C'est une raison dans laquelle il n’y en a en bonne logique que pour l’État dont il faut préserver l’existence et l’intégrité. Bien entendu, il s’agit toujours simultanément d'une raison de classe au service des intérêts dominants. Mais elle déguise cette réalité en se présentant comme anhistorique, indifférente à la société et aux individus et citoyens qui la composent, au passé autant qu’à l’avenir. En se faisant le rempart de l’État et de son immuabilité, elle est conservatrice par essence, voire « conservatoire ». Elle n’insuffle aucune ambition collective et c’est à juste titre qu’un auteur français du 17e siècle ne voyait en elle qu’un moyen de maintenir une « juste médiocrité ».

Mais par ailleurs une telle raison s’accommode mal du droit. Chemnitz écrivait qu’elle permettait de déroger à toutes « les lois publiques, particulières, fondamentales de quelque espèce qu’elles soient ». Cela ne veut pas dire qu’elle se passe complètement des lois. C’est plutôt que, guidée par la nécessité prépondérante de préserver et renforcer l’État, elle peut être conduite à s’affranchir du droit. L’urgence, le danger, le salut de l’État peuvent à tout moment lui dicter de violer les lois.

Un consensus mortifère

On voit bien que lorsqu’on ne se préoccupe que de « consolider les institutions, contrer les menaces sur la souveraineté, l’unité et la stabilité », on répudie tout projet social d’avenir, toute représentation d’une évolution de l’État lui-même qu’on ne cherchera qu’à renforcer constamment dans la structure et le poids qui sont les siens. Et on ne saurait être arrêté par aucun obstacle, de fait ou de droit.

Le consensus sur lequel repose l’élection présidentielle algérienne d’aujourd’hui a donc un caractère mortifère. Il justifie l’immobilisme dans lequel s’enferment les institutions mais aussi et surtout auquel il condamne la société. Toute revendication pouvant venir de celle-ci est conçue comme une menace pour l’équilibre intangible qu’instaure la raison d’État.
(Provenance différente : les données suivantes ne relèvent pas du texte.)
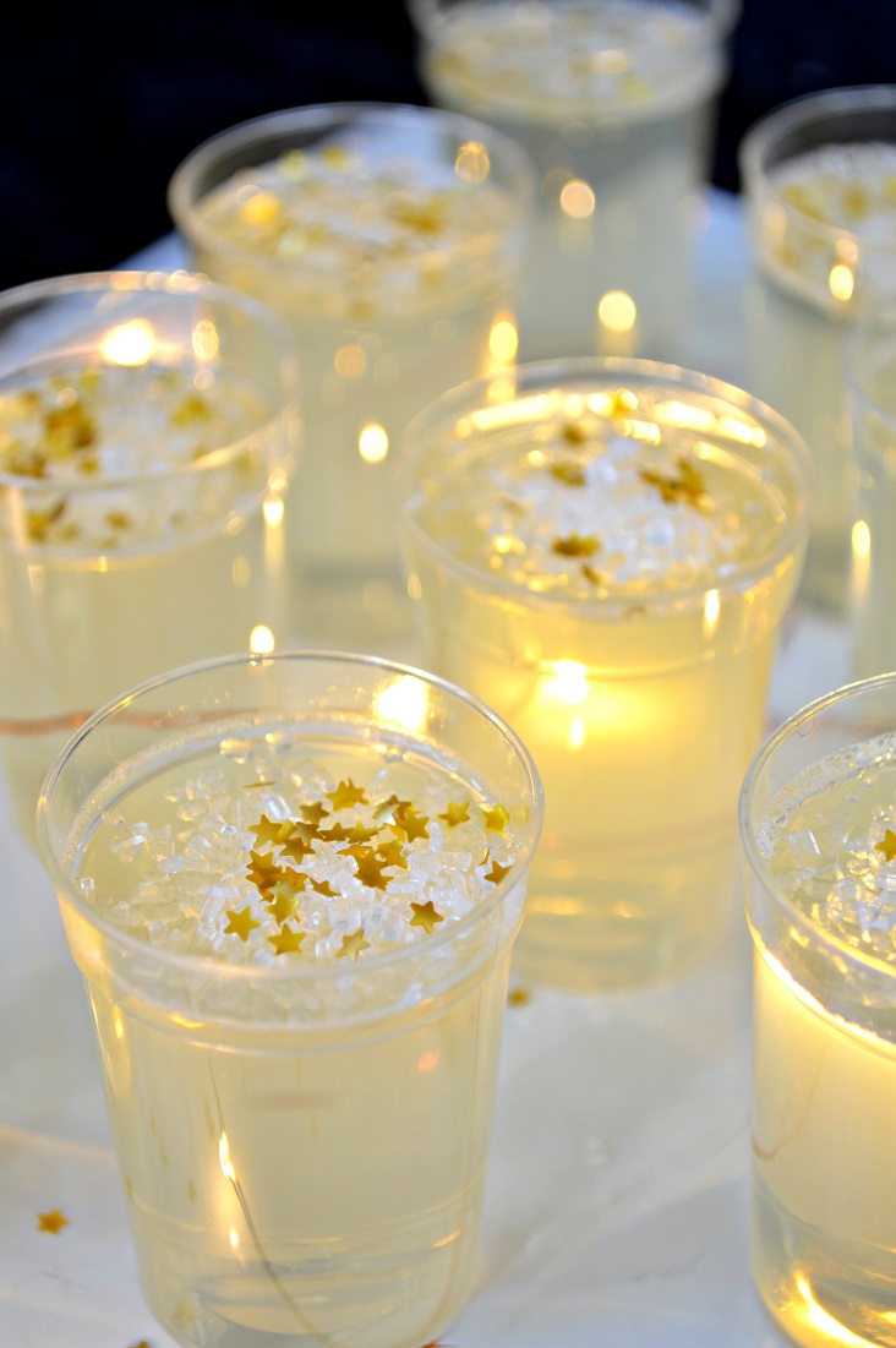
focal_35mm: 69
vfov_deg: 29.3
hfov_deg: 19.7
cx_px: 448
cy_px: 674
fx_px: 2581
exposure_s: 1/20
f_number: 5.3
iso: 200
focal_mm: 46
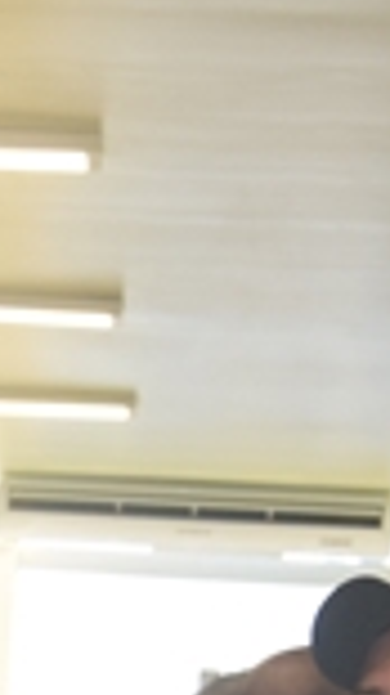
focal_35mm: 240
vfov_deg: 8.8
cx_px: -249
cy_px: 1036
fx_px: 4419
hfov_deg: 5.0
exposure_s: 1/125
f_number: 5.6
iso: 720
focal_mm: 32
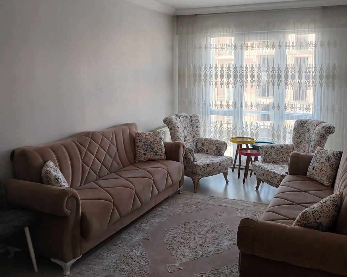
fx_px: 359
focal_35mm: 35
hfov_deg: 51.5
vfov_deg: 42.0
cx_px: 174
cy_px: 107
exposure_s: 1/50
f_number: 1.8
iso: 40
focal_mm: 4
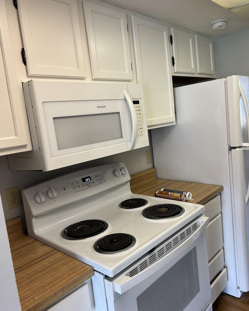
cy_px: 150
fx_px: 258
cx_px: 128
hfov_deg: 51.5
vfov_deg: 62.2
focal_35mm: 28
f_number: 1.5
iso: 125
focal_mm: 5.7
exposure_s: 1/120
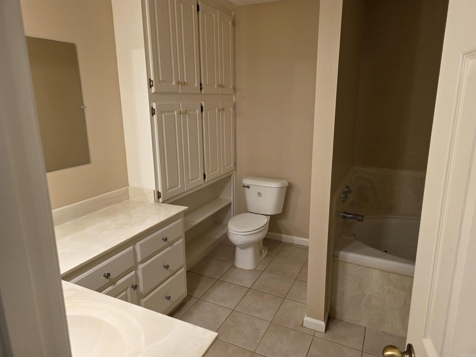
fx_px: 316
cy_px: 178
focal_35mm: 23
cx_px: 238
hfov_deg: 73.9
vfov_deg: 58.9
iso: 250
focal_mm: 6.3
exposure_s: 1/120
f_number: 1.7
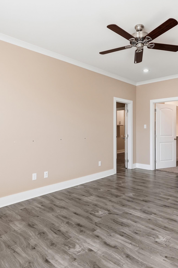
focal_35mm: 23
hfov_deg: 54.1
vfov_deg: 76.1
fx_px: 171
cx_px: 117
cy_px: 132
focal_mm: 10
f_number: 9
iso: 250
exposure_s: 1/60
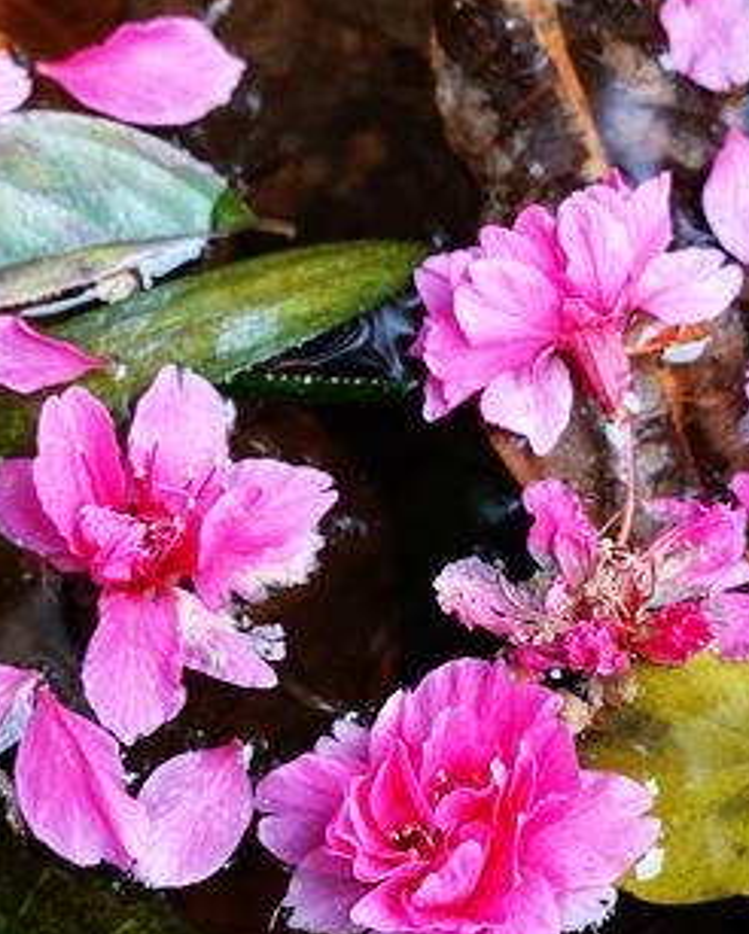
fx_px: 4291
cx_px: 445
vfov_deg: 12.4
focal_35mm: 155
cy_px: 628
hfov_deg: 10.0
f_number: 4
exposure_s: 1/80
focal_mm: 28.54
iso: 320
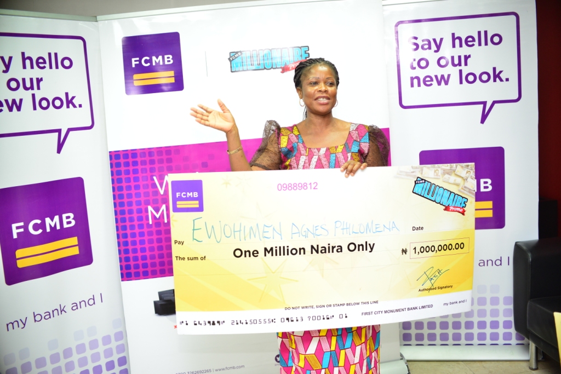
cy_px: 187
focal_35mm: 35
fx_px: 545
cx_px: 280
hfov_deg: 54.4
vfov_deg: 37.9
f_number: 3.5
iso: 1600
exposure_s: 1/160
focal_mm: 35
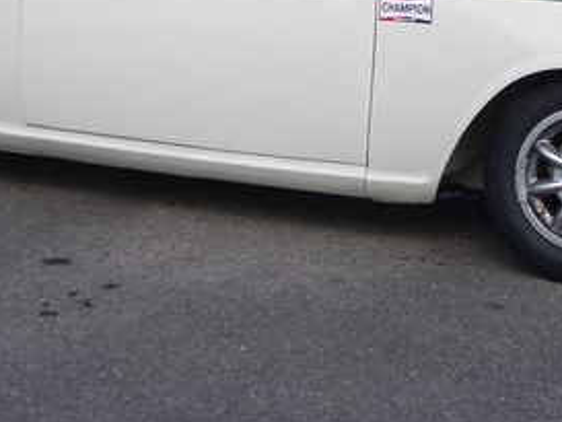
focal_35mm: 82
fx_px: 1332
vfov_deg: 17.6
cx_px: 274
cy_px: 2
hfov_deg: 23.8
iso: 80
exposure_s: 1/250
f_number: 4.3
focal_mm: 5.8
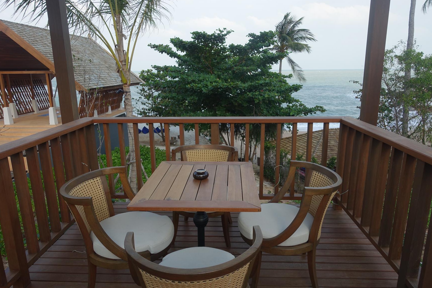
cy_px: 147
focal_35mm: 25
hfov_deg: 71.5
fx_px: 300
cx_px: 218
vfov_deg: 51.3
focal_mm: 8.8
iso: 125
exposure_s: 1/250
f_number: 5.6
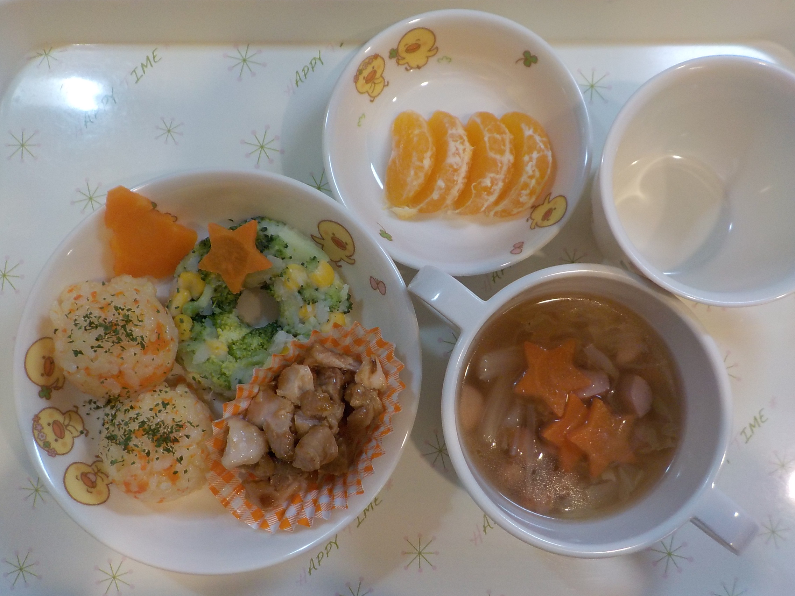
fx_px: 689
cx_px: 398
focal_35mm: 30
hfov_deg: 60.0
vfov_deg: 46.8
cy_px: 298
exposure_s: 1/30
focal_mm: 4.1
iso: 200
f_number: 3.3
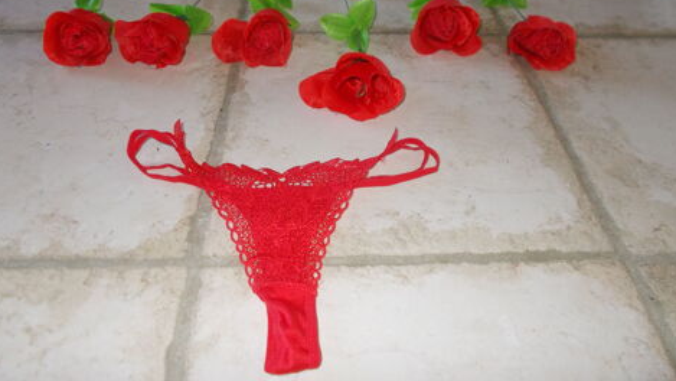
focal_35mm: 29
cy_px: 134
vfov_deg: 39.8
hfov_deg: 66.1
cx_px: 337
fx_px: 520
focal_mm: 4.6
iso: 200
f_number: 3.2
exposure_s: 1/25
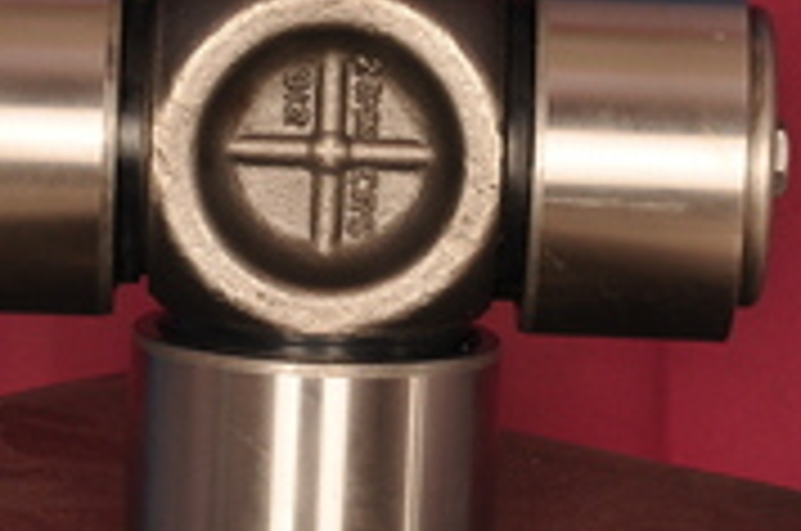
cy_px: 76
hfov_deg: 7.4
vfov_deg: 4.9
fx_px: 6174
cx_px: 374
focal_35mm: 278
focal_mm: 66
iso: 250
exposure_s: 1/125
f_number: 10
Toute tentative d’organisation autonome qui pourrait émaner d’elle relève de la subversion sanctionnée par la loi que le pouvoir se donne la possibilité de modifier à son gré, ou par des pratiques illégales auxquelles il a recours impunément.

Et on voit comment en Algérie, il n'est proposé, en guise de substitut au dynamisme de la société que les gouvernants répriment, que la « politique sociale » préconisée, dans la surenchère, par les trois candidats et qui consiste en des promesses d’allocations distribuées aux classes populaires à charge pour celles-ci de se cantonner strictement dans le champ des activités domestiques.

Une société vivante serait un ennemi qui se ferait complice des ennemis extérieurs. Ce postulat implacable a été malheureusement assimilé par de nombreux Algériens, en même temps que d’autres propositions relevant de cette raison pervertie dans son acception la plus intransigeante. L’histoire l’a pourtant mille fois démenti : ce sont les sociétés les plus épanouies qui ont su le mieux dissuader les entreprises belliqueuses étrangères et, le moment venu, défendre leur patrie … et leur État.